Hoje, a verdade não é apenas ignorada, mas ativamente suprimida. A mentira, em seu papel estratégico, passou a ser um recurso fundamental para manipular o eleitorado e intensificar a polarização. O que antes era um fenômeno condenado, agora se tornou uma prática rotineira de distorção da realidade, moldada ao interesse de quem a utiliza. Governantes e figuras políticas empregam “fake news”, desinformação e narrativas enganosas para confundir e dividir a população, promovendo uma versão de realidade que lhes convém.
Esse fenômeno, longe de ser limitado a uma região ou país, afeta democracias ao redor do mundo. A polarização, alimentada por essas falsidades, cria “realidades paralelas” onde o verdadeiro e o falso se entrelaçam de maneira confusa. Redes sociais, que inicialmente surgiram como plataformas para democratizar a informação, tornaram-se palco de disseminação de mentiras, alimentadas por algoritmos que priorizam o engajamento em detrimento da precisão. A consequência é uma sociedade dividida, onde a própria verdade perde seu valor.
As campanhas políticas se transformaram em verdadeiras batalhas de narrativas, nas quais eleitores são bombardeados com versões contraditórias dos fatos. Nesse contexto, a verdade vai sendo relativizada, e o tribalismo político toma conta, com líderes explorando medos e inseguranças para garantir apoio. O uso intencional da mentira promove a fragmentação social, reduzindo o diálogo a um confronto constante que mina os alicerces da democracia.
Além disso, a mentira também tem sido usada para minar instituições e enfraquecer a credibilidade da imprensa. A confiança nas fontes tradicionais de informação é diluída, dando lugar a uma população cética, disposta a aceitar apenas aquilo que confirma suas crenças pré-existentes. Como resultado, assistimos à erosão do discurso civilizado e ao crescimento de uma cultura de confronto, na qual o debate honesto cede lugar ao ataque e à desinformação.
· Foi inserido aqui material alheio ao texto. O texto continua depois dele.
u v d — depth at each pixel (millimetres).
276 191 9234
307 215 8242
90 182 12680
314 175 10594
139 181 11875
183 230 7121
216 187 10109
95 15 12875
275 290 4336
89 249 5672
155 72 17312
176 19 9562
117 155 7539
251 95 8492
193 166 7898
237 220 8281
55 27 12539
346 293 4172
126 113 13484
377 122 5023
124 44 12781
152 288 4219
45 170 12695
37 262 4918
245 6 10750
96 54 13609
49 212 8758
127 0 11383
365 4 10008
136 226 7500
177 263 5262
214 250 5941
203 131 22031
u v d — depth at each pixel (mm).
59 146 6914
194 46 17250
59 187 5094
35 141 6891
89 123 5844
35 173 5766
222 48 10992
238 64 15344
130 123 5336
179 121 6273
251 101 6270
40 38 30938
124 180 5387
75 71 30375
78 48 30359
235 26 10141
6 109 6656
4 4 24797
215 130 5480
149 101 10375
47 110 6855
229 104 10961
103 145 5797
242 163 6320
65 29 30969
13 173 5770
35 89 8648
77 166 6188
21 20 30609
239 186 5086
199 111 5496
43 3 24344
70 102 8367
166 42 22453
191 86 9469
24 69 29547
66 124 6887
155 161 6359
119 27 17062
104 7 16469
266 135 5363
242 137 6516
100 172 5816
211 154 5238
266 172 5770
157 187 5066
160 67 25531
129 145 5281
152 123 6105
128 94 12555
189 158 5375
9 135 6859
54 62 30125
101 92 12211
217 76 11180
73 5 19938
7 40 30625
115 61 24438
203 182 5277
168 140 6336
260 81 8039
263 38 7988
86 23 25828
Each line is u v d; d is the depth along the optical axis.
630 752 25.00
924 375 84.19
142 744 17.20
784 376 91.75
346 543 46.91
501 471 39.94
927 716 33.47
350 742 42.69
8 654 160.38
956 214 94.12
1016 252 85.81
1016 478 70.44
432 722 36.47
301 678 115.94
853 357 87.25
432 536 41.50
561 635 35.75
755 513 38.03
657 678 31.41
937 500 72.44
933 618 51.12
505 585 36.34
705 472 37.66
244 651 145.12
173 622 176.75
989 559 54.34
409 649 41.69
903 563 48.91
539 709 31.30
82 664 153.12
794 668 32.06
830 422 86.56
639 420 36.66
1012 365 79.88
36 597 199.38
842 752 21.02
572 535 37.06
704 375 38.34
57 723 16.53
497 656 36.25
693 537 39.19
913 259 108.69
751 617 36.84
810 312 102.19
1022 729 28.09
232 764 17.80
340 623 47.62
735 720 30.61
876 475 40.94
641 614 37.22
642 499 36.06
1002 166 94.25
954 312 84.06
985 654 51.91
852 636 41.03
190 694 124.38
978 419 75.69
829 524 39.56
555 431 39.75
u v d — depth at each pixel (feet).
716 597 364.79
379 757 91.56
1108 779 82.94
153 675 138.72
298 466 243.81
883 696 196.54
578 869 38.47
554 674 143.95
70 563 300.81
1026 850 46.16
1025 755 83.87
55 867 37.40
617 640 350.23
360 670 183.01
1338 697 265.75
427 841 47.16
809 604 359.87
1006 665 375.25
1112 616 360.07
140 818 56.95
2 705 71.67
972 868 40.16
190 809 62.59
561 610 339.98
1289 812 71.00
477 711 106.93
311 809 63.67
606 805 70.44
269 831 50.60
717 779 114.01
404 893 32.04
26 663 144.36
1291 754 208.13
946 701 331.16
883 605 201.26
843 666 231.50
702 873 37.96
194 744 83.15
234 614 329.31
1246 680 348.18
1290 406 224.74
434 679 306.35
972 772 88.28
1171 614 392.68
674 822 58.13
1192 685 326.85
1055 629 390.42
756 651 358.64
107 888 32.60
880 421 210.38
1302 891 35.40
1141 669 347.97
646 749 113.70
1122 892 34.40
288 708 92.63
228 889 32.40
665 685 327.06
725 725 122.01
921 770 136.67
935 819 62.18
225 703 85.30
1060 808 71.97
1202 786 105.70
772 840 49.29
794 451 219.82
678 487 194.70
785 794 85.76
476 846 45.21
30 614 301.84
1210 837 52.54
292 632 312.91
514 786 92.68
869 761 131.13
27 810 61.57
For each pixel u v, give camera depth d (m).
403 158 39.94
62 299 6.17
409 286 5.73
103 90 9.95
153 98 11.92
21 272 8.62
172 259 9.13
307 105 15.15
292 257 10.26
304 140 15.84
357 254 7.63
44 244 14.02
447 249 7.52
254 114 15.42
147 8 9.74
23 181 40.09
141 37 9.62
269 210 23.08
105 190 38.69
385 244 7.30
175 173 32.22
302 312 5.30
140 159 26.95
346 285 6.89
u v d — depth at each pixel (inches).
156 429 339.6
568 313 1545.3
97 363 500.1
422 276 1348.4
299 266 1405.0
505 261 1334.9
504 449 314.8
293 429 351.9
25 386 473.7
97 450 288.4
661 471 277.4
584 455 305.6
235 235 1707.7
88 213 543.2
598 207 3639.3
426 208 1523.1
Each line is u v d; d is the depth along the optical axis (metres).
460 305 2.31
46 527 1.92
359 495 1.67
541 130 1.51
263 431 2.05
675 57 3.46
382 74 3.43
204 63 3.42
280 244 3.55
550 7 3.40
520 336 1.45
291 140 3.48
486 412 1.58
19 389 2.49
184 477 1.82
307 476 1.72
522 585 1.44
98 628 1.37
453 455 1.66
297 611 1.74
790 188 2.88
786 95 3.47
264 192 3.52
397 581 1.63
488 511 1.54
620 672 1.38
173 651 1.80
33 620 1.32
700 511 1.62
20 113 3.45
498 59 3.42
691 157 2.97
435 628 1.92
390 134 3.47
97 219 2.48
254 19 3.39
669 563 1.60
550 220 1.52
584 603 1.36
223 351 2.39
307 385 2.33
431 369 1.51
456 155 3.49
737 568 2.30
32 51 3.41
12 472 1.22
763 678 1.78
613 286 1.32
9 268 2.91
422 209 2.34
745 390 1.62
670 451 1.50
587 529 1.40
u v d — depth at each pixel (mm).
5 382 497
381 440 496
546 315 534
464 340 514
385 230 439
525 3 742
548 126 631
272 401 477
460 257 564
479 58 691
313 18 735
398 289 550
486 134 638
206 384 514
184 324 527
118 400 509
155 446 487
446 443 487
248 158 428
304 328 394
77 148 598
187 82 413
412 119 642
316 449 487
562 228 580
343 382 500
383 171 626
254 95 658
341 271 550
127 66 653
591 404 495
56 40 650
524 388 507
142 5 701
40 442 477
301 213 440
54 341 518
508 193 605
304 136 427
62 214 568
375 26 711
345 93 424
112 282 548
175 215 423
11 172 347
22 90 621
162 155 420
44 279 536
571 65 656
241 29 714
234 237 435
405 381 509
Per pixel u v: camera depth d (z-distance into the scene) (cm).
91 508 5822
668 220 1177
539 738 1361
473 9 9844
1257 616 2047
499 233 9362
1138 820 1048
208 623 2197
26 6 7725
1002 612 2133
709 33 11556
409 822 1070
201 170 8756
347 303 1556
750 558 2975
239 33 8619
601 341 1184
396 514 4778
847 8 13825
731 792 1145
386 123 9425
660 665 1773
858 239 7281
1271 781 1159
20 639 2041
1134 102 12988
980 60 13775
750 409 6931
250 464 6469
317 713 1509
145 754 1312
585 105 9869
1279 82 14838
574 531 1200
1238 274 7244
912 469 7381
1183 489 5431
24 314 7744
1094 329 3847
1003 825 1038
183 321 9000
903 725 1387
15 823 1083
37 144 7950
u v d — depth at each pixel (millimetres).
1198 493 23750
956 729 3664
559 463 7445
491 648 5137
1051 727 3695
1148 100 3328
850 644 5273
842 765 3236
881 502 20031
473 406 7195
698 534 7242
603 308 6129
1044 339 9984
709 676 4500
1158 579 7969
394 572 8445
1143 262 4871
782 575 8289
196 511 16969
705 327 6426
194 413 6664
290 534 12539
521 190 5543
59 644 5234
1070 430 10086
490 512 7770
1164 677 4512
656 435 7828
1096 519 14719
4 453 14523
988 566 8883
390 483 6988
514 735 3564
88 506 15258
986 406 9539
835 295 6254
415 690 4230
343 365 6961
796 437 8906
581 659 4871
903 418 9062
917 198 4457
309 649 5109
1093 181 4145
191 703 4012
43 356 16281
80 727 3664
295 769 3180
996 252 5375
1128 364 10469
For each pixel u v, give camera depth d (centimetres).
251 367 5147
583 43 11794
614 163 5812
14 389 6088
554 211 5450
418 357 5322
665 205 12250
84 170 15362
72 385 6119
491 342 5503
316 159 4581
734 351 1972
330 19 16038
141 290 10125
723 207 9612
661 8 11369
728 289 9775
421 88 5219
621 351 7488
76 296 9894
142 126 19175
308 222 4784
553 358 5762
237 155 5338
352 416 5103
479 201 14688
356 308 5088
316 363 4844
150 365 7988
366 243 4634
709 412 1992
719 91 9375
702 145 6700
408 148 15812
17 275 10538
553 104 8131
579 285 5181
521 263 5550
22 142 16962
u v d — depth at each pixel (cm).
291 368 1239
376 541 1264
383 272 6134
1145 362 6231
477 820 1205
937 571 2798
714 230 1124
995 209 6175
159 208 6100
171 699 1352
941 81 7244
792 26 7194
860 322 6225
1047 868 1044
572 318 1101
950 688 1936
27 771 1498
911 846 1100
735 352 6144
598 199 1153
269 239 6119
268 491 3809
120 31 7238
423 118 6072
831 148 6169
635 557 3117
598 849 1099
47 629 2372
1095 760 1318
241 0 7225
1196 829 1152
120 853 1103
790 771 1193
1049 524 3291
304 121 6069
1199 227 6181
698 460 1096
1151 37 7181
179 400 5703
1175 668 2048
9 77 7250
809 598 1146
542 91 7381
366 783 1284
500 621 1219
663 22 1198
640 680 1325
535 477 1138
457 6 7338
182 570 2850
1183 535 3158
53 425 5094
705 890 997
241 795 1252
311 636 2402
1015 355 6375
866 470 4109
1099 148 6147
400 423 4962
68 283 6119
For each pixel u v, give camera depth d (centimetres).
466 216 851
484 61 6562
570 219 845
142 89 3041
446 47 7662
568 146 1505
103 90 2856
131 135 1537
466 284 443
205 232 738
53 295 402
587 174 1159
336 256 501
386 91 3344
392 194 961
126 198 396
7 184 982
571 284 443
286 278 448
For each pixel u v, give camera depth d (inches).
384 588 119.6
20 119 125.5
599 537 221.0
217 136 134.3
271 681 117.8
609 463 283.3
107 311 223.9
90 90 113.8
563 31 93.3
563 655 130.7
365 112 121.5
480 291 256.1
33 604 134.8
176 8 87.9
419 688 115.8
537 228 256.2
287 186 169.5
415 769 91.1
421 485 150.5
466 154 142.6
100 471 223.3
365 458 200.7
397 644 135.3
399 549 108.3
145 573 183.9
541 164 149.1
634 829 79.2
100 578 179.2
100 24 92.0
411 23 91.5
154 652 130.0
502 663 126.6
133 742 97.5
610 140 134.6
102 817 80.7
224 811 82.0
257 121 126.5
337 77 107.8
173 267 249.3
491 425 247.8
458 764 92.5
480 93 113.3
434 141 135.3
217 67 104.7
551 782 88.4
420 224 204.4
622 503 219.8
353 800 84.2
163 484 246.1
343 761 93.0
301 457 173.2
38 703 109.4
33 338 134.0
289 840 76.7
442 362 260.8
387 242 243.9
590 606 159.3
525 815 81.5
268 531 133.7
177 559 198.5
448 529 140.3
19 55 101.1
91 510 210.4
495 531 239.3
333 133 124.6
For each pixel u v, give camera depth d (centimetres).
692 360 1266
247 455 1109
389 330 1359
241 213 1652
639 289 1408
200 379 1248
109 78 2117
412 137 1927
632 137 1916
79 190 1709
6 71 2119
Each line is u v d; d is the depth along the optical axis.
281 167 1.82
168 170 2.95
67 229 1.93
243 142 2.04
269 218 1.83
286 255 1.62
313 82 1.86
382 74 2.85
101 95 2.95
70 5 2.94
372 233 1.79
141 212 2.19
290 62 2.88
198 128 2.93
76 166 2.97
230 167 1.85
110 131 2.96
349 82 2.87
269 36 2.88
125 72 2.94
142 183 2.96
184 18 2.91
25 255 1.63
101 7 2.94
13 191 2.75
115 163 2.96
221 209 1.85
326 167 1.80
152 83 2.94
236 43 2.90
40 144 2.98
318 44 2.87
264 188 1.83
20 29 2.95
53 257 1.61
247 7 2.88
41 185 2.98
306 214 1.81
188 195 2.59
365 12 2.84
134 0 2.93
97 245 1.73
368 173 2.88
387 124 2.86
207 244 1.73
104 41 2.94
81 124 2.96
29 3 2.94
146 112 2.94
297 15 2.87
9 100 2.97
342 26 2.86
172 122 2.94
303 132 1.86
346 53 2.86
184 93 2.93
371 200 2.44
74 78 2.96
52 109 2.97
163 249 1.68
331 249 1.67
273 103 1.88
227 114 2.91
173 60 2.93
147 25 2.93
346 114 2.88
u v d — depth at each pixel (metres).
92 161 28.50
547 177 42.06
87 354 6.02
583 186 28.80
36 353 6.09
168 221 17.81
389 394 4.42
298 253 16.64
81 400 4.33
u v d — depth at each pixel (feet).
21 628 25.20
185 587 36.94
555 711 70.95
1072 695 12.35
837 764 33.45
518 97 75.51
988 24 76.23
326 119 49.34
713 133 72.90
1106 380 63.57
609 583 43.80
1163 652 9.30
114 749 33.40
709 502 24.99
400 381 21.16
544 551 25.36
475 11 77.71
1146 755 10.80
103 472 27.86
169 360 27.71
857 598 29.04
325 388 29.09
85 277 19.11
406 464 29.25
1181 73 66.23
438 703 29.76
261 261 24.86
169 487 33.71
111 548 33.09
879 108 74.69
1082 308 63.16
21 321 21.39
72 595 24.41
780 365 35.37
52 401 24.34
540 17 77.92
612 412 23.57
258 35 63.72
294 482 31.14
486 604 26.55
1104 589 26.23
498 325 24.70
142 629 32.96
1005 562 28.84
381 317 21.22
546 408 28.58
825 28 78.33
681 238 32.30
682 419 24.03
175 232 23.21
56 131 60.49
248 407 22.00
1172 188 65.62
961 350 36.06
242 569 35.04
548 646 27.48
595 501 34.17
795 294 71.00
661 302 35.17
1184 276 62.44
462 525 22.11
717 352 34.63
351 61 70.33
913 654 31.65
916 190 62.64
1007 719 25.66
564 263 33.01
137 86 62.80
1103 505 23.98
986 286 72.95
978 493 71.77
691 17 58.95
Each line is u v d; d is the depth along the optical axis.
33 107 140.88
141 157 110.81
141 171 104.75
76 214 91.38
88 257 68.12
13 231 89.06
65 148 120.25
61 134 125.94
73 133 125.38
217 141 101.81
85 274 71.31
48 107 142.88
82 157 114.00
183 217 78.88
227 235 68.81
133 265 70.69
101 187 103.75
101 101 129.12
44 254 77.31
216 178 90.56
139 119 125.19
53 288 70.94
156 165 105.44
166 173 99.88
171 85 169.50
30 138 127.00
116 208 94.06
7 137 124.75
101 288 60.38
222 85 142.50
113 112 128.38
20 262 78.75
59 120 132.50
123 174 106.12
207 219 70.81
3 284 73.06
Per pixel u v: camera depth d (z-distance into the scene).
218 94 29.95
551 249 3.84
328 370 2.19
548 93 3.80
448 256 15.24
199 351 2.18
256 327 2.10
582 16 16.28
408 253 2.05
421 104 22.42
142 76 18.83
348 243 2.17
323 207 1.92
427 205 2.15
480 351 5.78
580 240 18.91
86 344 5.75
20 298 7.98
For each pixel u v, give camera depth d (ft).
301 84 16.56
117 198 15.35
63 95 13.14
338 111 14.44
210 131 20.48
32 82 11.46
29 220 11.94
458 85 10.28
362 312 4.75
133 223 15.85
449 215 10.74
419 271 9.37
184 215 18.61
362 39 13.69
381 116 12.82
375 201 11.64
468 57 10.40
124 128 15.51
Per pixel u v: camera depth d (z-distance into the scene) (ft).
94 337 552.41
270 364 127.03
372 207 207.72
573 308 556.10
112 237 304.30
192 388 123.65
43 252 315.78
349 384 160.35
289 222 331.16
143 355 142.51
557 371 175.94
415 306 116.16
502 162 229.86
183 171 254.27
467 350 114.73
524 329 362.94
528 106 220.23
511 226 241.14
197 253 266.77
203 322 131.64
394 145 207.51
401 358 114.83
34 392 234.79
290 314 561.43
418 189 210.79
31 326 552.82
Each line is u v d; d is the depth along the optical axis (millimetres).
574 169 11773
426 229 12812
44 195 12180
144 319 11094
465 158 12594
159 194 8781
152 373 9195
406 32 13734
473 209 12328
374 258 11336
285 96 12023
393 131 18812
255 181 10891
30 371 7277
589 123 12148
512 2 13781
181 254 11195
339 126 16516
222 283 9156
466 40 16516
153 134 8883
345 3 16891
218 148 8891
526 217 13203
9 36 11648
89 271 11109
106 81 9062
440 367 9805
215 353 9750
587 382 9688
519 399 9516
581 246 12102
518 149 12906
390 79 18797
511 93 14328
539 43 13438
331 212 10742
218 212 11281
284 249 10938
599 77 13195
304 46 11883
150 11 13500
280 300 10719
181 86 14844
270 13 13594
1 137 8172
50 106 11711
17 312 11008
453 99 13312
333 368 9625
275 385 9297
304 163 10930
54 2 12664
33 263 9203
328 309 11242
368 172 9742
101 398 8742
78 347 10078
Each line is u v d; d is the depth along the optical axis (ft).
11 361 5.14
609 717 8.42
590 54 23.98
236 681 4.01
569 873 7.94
Essa realidade também ameaça a liberdade de expressão, um dos pilares centrais da democracia. O uso desenfreado da mentira alimenta a censura e o controle da informação, com governos e corporações tentando, por meio de regulamentações, controlar as marés de desinformação. Paradoxalmente, tais medidas muitas vezes acabam limitando ainda mais o debate público, criando um ciclo vicioso de repressão e manipulação.
Frente a esse cenário, torna-se imperativo resistir. Resistir à banalização da mentira e à polarização que ela alimenta. A sociedade deve urgentemente recuperar sua capacidade de distinguir entre o verdadeiro e o falso, restaurando a integridade nas relações sociais e políticas. A verdade precisa ser resgatada como o caminho para a emancipação e para a construção de uma justiça real.
O combate à mentira requer um esforço coletivo no fortalecimento da educação midiática e da alfabetização digital. Somente uma população informada e crítica será capaz de desarmar a máquina de desinformação e restabelecer o compromisso com a verdade. O futuro de nossas democracias depende de nossa capacidade de resistir à sedução das falsas narrativas, restaurando o valor da verdade como fundamento para a convivência civilizada.